QuEst: PET donor quenching

QuEst simulates the diffusion and interaction of dyes tethered to a protein to simulate dynmaic quenching by PET, [ET]). QuEst is available at https://github.com/fluorescence-tools/QuEst. The output of a QuEst simulation is a fluorescence decay curve of a dye along with the corresponding fluorescence quantum yield that can serve as an input for donor fluorescence properties in FRET experiment simulations.

Quest_gui

QuEst simulates fluorescence decays is three stages:

  1. Identification of quenching amino acids (above highlighted in red)

  2. Simulation of the dye diffusion and interaction (sticking) to the protein surface

  3. Using the dye simulation the excitation, quenching, and fluorescence of the dye is simulated

The output of QuEst is a fluorescence decay curve for a specific labeling position.

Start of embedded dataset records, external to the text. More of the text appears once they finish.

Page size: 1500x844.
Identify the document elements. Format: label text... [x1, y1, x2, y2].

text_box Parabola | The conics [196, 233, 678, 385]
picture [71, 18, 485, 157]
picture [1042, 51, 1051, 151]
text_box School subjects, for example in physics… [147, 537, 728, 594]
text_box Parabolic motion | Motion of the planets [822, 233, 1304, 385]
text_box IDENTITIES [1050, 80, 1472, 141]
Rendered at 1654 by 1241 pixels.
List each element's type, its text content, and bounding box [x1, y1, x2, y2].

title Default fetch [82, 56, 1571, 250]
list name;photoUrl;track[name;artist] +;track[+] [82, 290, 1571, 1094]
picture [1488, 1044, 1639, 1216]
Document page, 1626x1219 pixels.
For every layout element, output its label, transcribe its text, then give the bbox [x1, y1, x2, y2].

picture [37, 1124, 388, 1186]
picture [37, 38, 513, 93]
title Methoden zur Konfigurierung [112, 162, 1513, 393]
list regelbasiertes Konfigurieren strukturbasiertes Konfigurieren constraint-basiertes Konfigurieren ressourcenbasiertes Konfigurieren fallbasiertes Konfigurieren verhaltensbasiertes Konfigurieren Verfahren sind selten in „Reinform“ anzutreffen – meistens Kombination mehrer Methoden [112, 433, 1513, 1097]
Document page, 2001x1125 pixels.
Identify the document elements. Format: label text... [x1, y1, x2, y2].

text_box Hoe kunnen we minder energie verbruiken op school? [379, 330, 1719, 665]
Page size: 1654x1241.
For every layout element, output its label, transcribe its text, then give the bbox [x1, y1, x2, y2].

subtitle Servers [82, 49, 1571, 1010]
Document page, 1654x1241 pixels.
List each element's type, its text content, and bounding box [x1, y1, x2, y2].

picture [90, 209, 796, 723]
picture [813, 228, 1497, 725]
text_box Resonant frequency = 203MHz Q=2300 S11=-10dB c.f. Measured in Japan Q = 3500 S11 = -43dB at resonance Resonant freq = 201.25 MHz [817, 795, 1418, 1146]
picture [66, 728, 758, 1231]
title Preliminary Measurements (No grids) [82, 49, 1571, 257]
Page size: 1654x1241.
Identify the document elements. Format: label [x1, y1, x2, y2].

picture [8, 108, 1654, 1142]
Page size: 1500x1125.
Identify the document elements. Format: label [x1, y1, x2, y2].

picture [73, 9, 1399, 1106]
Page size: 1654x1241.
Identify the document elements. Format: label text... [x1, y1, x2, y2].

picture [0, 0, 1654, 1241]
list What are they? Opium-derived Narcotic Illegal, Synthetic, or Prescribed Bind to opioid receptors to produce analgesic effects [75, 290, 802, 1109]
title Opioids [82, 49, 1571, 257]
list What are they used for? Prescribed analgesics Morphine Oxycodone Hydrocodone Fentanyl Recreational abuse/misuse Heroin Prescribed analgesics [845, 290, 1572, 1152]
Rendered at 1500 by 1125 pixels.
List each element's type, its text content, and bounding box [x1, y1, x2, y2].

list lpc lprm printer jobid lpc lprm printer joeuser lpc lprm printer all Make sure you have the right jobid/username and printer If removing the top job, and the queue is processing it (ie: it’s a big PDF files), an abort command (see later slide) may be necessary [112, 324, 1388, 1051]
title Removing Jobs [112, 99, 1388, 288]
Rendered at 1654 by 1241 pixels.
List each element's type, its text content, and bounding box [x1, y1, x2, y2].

ChiSurf: Computing of decay pattern


Input: Instrumental features (e.g., IRF), Fluorescence decay in the absence of FRET, distance distributions

Output: Fluorescence decay in the presence of FRET


ChiSurf is software to design representations and optimize, sampling, over representation parameters of fluorescence data. ChiSurf provides scoring functions and forward models and scripting capabilities. A subset of the functionality us used here to compute fluorescence decay pattern as an input for the simulation software Burbulator. Releases of ChiSurf can be downloaded at GitHub and GitLab and the release archive.

Output: Fluorescence decays in the presence of FRET

Burbulator: Single-molecule spectroscopy simulation


Input: decay pattern, kinetic rate constants, diffusion coefficients

Output: Single photon trace


The simulation software for confocal single molecule (FRET) experiment (Burbulator) was developed for Windows and that can be used on other platforms such as Linux and macOS using Wine. To obtain Burbulator download the data accompanying [CO] either with curl or using a webbrowser with the following link. Unfortunatelly, the modelarchive website will provide you with a file named wrongly as a .cif. Thus, you need to rename the file to correct file type .tar.gz.

[2]:
! mkdir cosb_model
! curl https://www.modelarchive.org/api/projects/ma-a2hbq?type=basic__model_file_name -o cosb_model.tar.gz
! tar xfz cosb_model.tar.gz -C cosb_model
  % Total    % Received % Xferd  Average Speed   Time    Time     Time  Current
                                 Dload  Upload   Total   Spent    Left  Speed
100 12.1M  100 12.1M    0     0  8869k      0  0:00:01  0:00:01 --:--:-- 8874k
tar: Removing leading `/' from member names

In the archive you find the Burbulator program (Burbulator.exe) along with necessary runtimes (VC++ runtime 6195), a brief description that (burbulator help.pdf) that outlines the theory, and the file Description.pdf (in the root directory of the archive) that describes in greater detail the usage of Burbulator. The output of a Burbulator simulation are Becker&Hickl SPC files that can be processes using conventional single-molecule FRET software.